March 01, 2005

Without Washington's support... who??

An astonishing dangling modifier from Ivan Watson on National Public Radio's "Morning Edition" show this morning (listen to the story here; the example is just after three and a half minutes in). Talking about the Kurds and the brief period during which they overcame old feuds and rose in a united rebellion against Iraqi Arab rule, Watson goes on:

Without Washington's support, however, Saddam Hussein quickly crushed the revolt.

How's that again? Who was without the support of Washington?

Here's the technical grammatical description. The preposition phrase without Washington's support functions here as a clause adjunct at the beginning of the clause. It is understood as modifying the clause, but in a predicative way. It means what "without receiving Washington's support" would mean. We have an implicit argument slot to fill: who is it that didn't have Washington's support?

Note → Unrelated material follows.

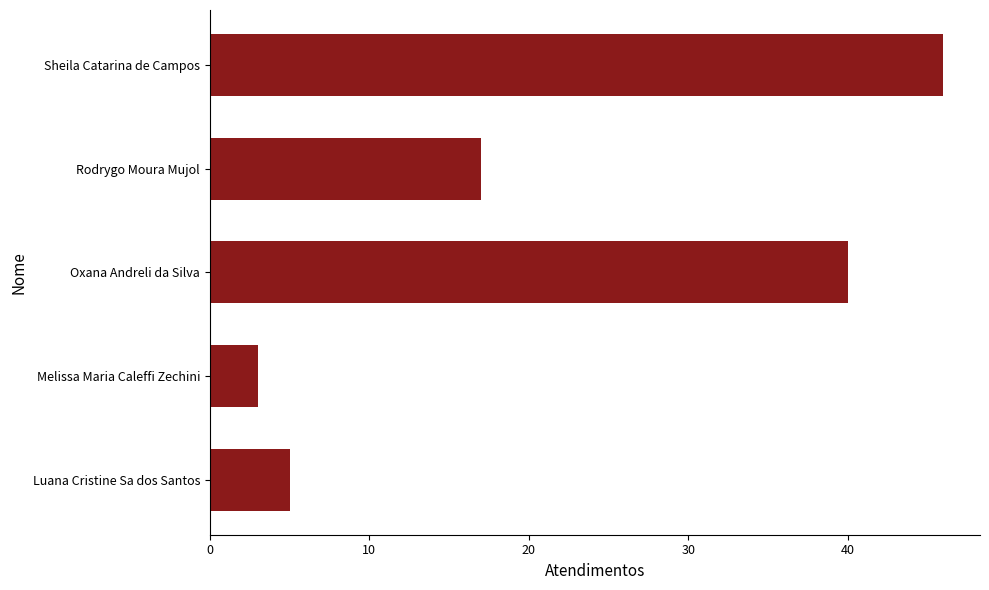

What is the sum of all values?

111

What we need is a target for the predication — roughly, a logical subject we could put with "receive American support" to make a clause with a meaning that makes things explicit in the right way. In such cases, it is extremely common for the subject of the matrix clause to be the key to making things clear. To take a couple of random examples pulled from the text of Bram Stoker's Dracula, when we read "Without saying any more he took his seat", we understand that the person who did not say any more was the person referred to as "he" (Quincy Morris, in this case). When we read "Without taking his eyes from Mina's face, Dr. Van Helsing motioned me to pull up the blind", we understand that it was Dr. Van Helsing who did not take his eyes from Mina's face.

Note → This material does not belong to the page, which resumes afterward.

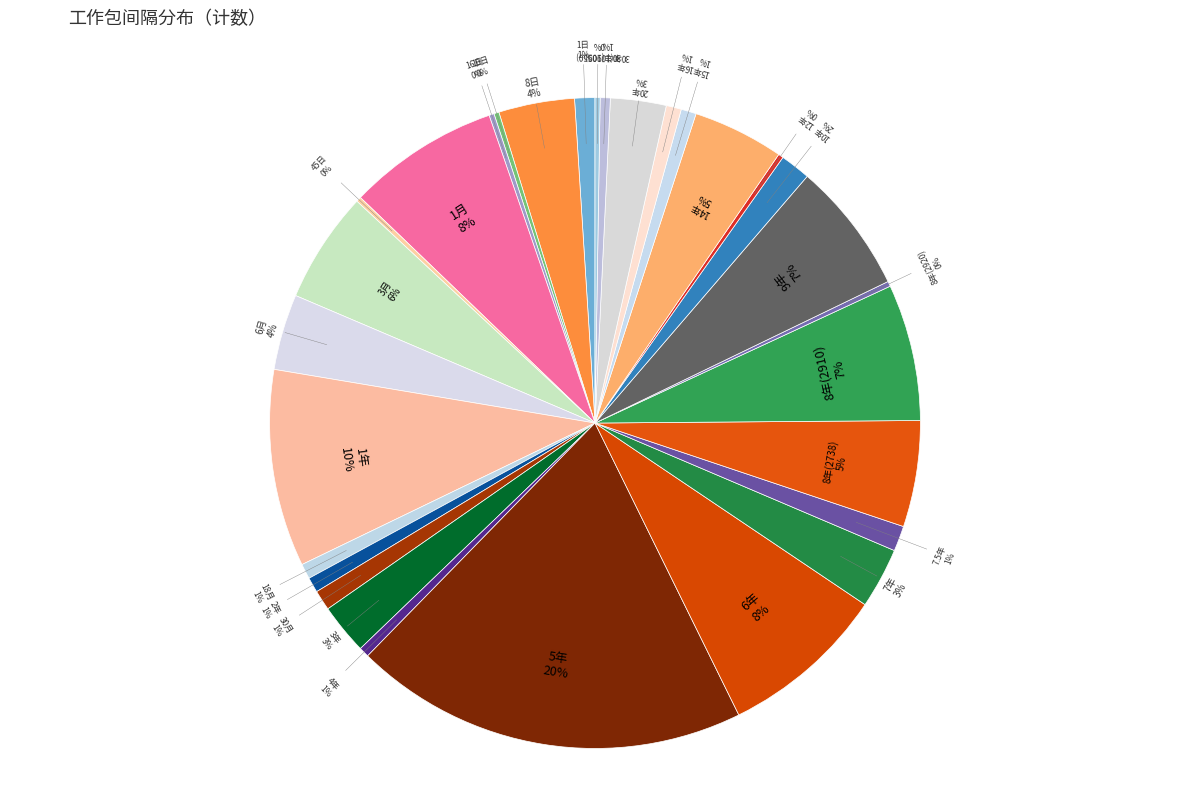

To the nearest percent, what percentage of the pie is 30年(10905)?

1%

"Dangling modifier" is the name prescriptive grammarians have given to the kind of construction where the main clause subject does not make clear the identity of the unexpressed target of the predication that is expressed in the adjunct. In many cases this causes little trouble, as the better usage books agree. But in the worst cases for intelligibility, the matrix clause subject is a disastrously wrong choice for the target of predication, with sometimes misleading and sometimes ludicrous effect. The first example cited by The Penguin Dictionary of American English Usage and Style (by Paul W. Lovinger; New York: Penguin Reference, 2000) is as clear a case as one could want, taken from a book about cannabis (if you could steel yourself, please, I want no politically incorrect giggling at this one):

Although widely used by the men, Bashilange women were rarely allowed to smoke cannabis.

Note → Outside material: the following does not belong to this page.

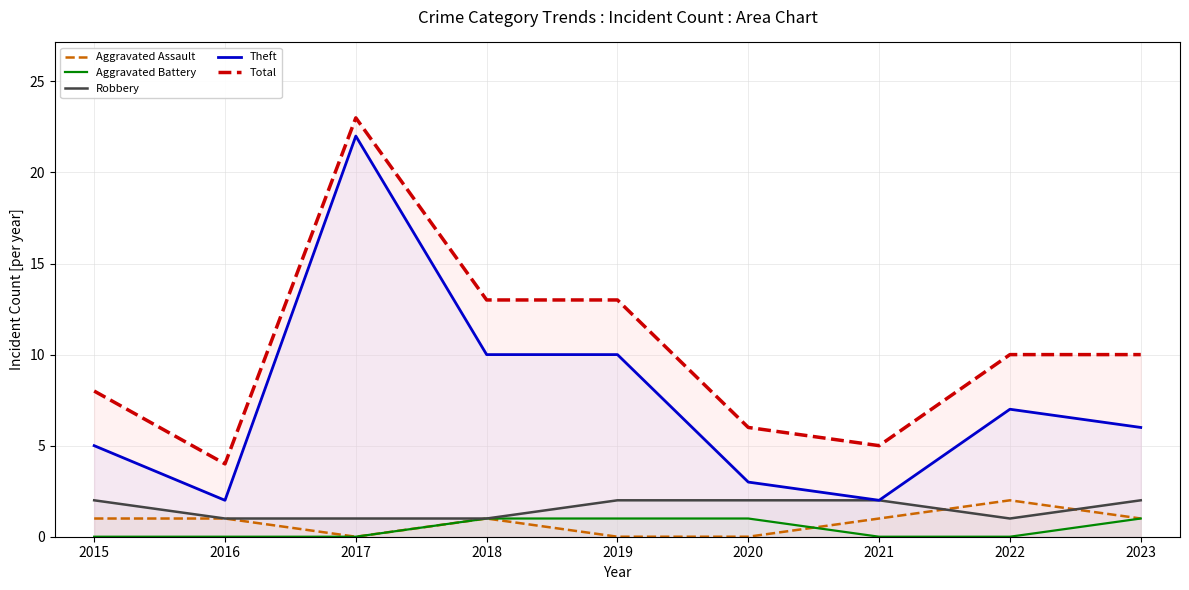

Where does the Aggravated Assault series first go above 1?

2022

Adopting the matrix clause subject (Bashilange women) as the target of predication for used by the man yields a truly unfortunate misunderstanding.

I know that a linguist like me is always assumed by the prescriptivist community to instantiate what E. B. White calls "the modern liberal of the English Department, the anything-goes fellow", as he tells his editor firmly that he will make no compromise with "the Happiness Boys, or, as you call them, the descriptivists" ( click here for White's remarks in context). But in fact, despite my scientific interest in describing languages as they actually are, I am as free as anyone else to have negative reactions to unintentional bathos or unhelpful confusion caused by bad writing. I think cases as plangent as the Bashilange example fully deserve the ridicule and censure that prescriptivists are so eager to heap upon them. However, it should not be overlooked that they're actually rather rare. Most dangling modifier cases slip by smoothly in context without anyone noticing them, which probably does mean there is no rigid syntactic prohibition against them built into the correctness conditions for the language; the principles they violate are more subtle pragmatic ones about normal understanding of implicit arguments in context.

I was quite surprised to catch such a great example of the sort of dangler you should avoid at all costs, and to find it in scripted speech on National Public Radio. Leaving it unclear whether it was the betrayed rebels or the nightmare dictator who lacked American support is a pretty gross error, especially given the history of America's vacillating alliances in Iraq during the 1980s and the 1990s.